* **INSTRUCTIONS TO FOLLOW**: Below are records; report the number of lines among them that include the word "verpakking", and nothing further.

* **GIVEN INFORMATION**:

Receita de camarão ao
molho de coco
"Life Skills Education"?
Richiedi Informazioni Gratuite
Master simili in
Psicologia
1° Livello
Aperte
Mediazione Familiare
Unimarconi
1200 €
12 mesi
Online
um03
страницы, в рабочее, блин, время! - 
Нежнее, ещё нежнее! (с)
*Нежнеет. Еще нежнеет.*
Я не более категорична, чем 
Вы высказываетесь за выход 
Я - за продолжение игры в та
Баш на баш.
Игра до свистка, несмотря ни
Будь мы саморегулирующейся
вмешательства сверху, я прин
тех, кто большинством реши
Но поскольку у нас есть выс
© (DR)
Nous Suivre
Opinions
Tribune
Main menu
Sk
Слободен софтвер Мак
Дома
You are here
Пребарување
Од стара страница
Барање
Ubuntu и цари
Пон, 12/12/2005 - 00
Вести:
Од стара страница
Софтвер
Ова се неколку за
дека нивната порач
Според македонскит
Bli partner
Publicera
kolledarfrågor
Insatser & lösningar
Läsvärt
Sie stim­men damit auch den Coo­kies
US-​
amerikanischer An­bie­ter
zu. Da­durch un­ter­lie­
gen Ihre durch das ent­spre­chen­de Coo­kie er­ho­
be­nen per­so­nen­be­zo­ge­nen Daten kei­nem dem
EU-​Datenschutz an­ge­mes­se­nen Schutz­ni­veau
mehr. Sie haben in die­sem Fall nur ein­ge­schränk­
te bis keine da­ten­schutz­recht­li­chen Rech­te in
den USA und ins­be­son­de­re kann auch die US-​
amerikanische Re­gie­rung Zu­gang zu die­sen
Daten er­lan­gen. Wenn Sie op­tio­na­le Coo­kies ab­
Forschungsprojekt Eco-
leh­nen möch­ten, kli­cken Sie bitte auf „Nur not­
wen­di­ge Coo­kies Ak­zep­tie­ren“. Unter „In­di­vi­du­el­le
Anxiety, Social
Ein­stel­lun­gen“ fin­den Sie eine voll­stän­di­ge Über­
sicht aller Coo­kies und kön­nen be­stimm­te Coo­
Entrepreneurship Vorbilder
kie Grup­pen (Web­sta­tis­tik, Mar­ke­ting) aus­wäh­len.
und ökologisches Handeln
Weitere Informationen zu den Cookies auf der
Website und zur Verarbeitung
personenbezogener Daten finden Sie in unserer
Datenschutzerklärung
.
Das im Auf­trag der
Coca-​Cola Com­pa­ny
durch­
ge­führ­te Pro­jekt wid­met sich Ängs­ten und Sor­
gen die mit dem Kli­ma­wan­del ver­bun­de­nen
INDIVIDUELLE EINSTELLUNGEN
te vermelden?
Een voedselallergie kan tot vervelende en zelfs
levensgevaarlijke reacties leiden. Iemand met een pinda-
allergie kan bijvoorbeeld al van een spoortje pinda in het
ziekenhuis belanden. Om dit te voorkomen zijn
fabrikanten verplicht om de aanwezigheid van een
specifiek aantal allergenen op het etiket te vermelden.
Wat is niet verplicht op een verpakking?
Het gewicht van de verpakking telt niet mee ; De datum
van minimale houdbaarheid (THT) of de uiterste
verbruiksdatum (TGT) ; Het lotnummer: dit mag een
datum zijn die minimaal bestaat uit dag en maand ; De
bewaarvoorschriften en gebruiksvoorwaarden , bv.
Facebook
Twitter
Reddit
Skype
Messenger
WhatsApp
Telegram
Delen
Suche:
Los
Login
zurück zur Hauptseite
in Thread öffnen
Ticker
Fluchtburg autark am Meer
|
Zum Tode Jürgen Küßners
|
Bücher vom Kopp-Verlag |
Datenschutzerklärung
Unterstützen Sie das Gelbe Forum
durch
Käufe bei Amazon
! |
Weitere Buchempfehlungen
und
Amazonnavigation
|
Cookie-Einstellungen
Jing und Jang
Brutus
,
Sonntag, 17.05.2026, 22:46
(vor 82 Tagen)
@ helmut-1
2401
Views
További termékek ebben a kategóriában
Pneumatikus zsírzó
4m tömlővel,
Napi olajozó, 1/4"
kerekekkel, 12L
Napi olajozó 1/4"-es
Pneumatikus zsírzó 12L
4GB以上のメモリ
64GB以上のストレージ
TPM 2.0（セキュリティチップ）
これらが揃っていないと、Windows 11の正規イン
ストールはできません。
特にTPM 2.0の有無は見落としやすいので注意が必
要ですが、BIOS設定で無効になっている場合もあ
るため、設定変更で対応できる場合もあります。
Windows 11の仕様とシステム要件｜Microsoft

* **ANSWER BELOW**: 2